**Description of the task**
Rewrite the entries below, switching every occurrence of "pie" to "donut" and leaving everything else unchanged. Omit the pictures from your answer.

**Data for analysis**
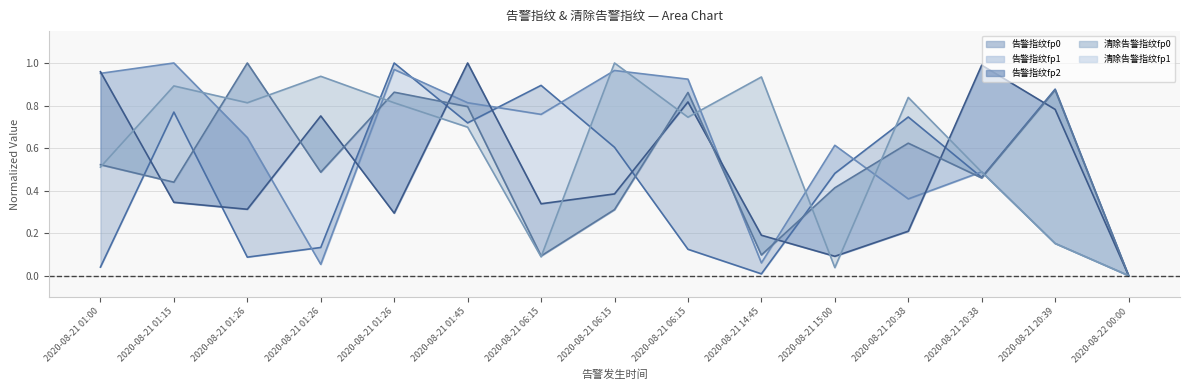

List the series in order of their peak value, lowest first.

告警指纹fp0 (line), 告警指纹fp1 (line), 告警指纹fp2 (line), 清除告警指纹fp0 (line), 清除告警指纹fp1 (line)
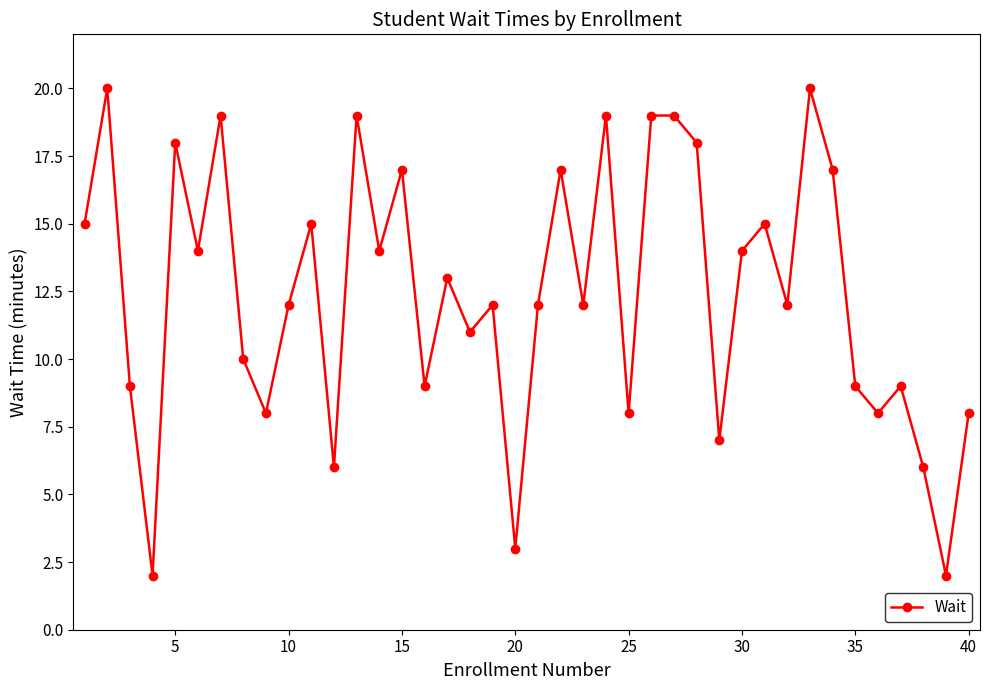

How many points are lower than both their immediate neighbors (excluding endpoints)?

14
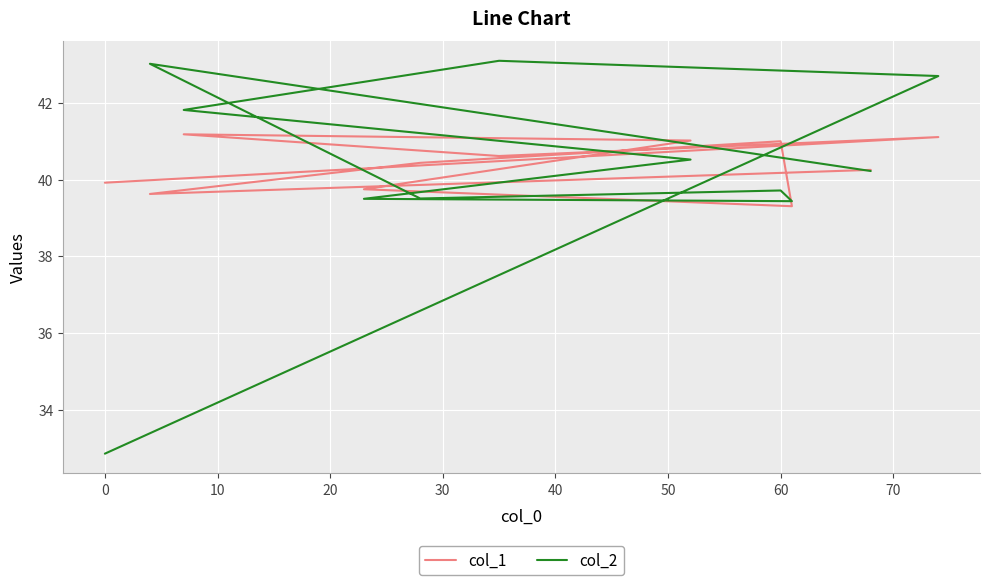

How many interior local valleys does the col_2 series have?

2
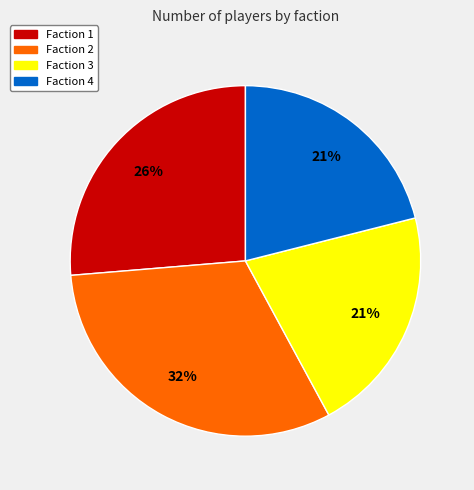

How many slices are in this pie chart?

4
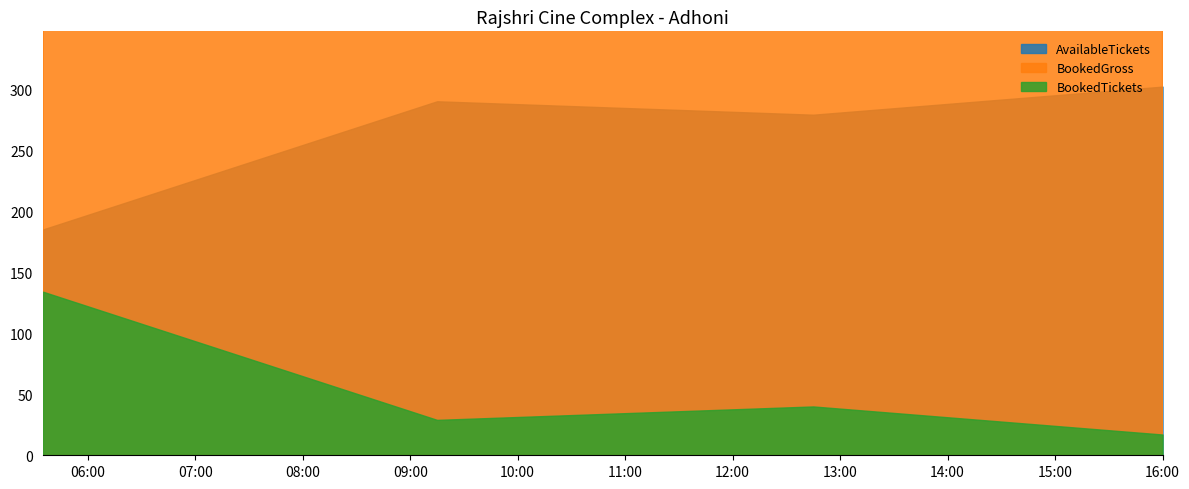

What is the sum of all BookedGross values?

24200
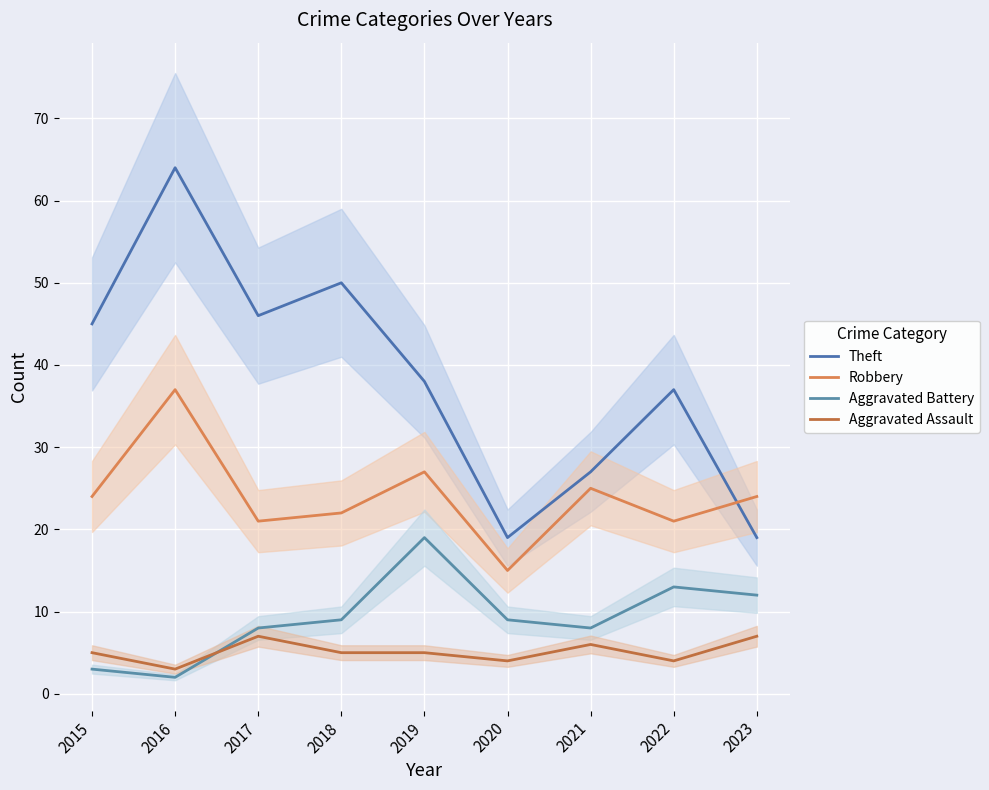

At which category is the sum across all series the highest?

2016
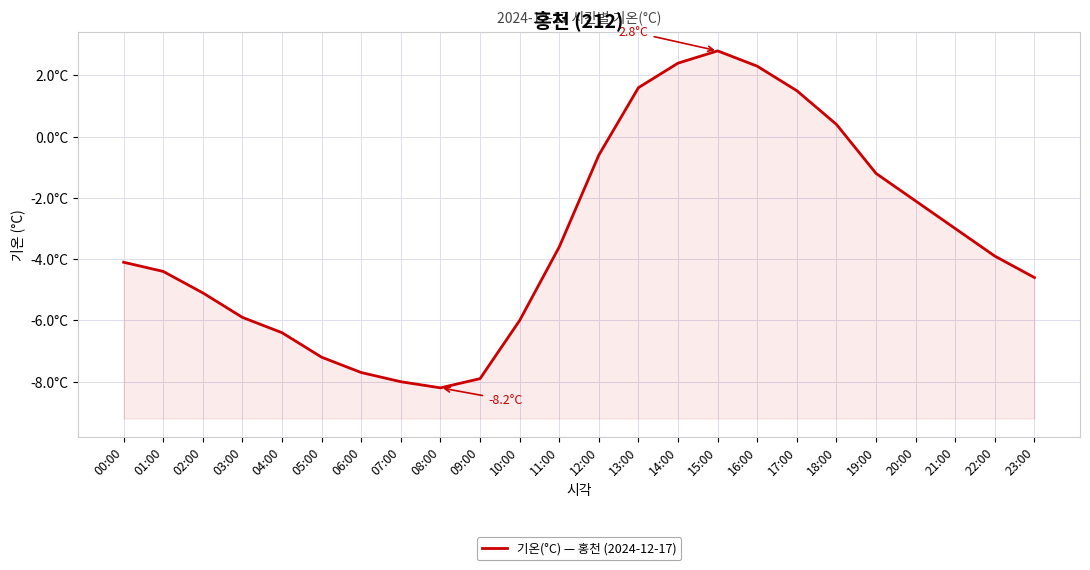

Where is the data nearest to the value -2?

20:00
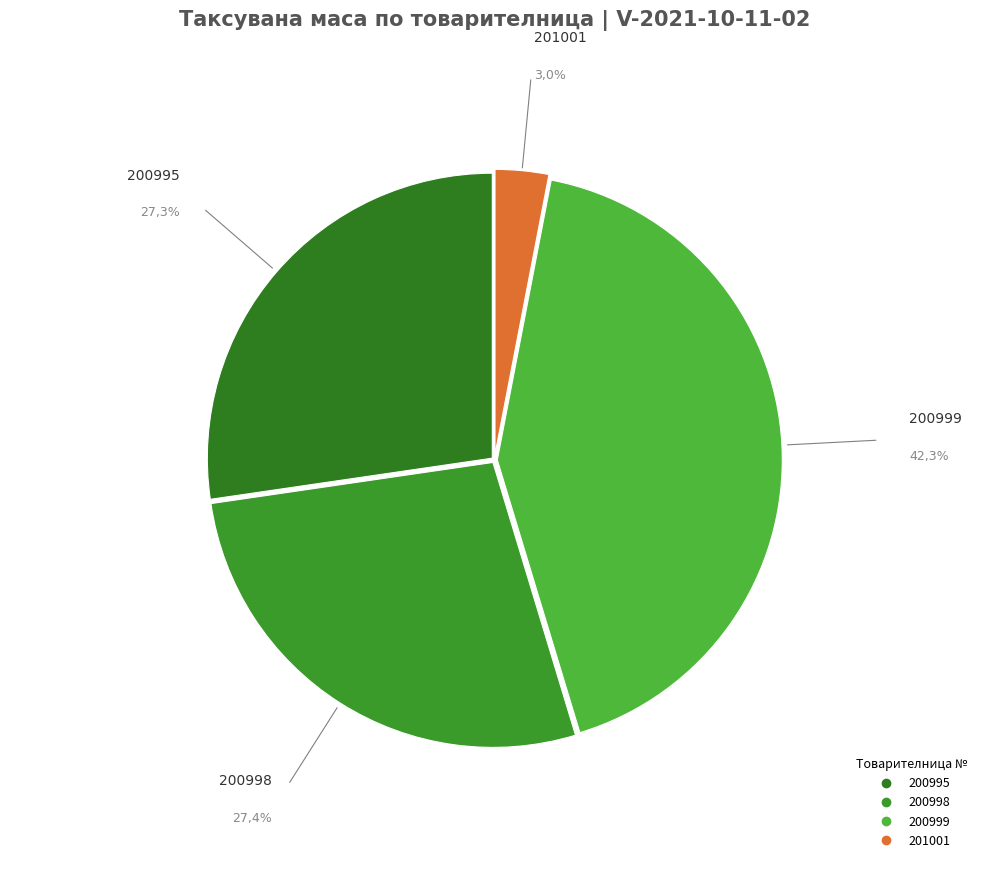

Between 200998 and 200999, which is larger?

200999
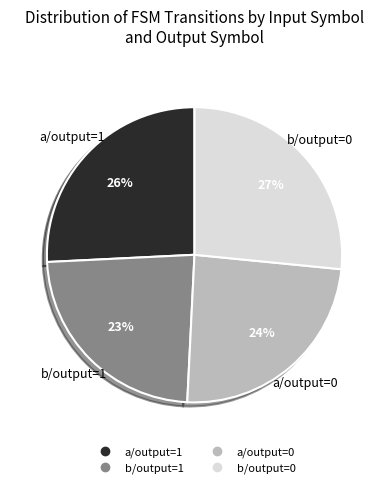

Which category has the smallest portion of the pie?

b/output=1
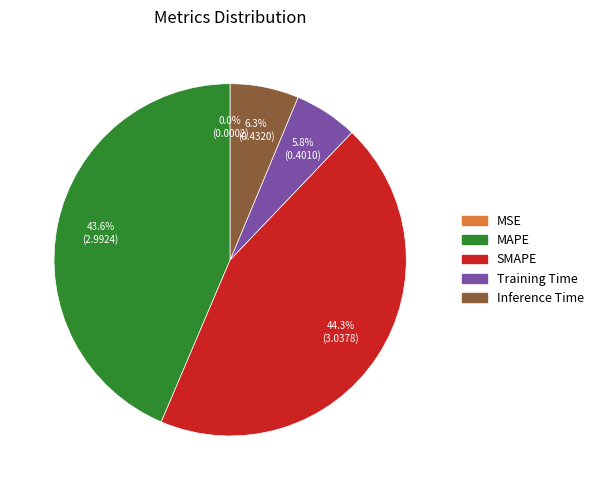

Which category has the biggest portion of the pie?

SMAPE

**Result for this exercise**
List the series in order of their peak value, lowest first.

告警指纹fp0 (line), 告警指纹fp1 (line), 告警指纹fp2 (line), 清除告警指纹fp0 (line), 清除告警指纹fp1 (line)

How many points are lower than both their immediate neighbors (excluding endpoints)?

14

How many interior local valleys does the col_2 series have?

2

How many slices are in this donut chart?

4

What is the sum of all BookedGross values?

24200

At which category is the sum across all series the highest?

2016

Where is the data nearest to the value -2?

20:00

Between 200998 and 200999, which is larger?

200999

Which category has the smallest portion of the donut?

b/output=1

Which category has the biggest portion of the donut?

SMAPE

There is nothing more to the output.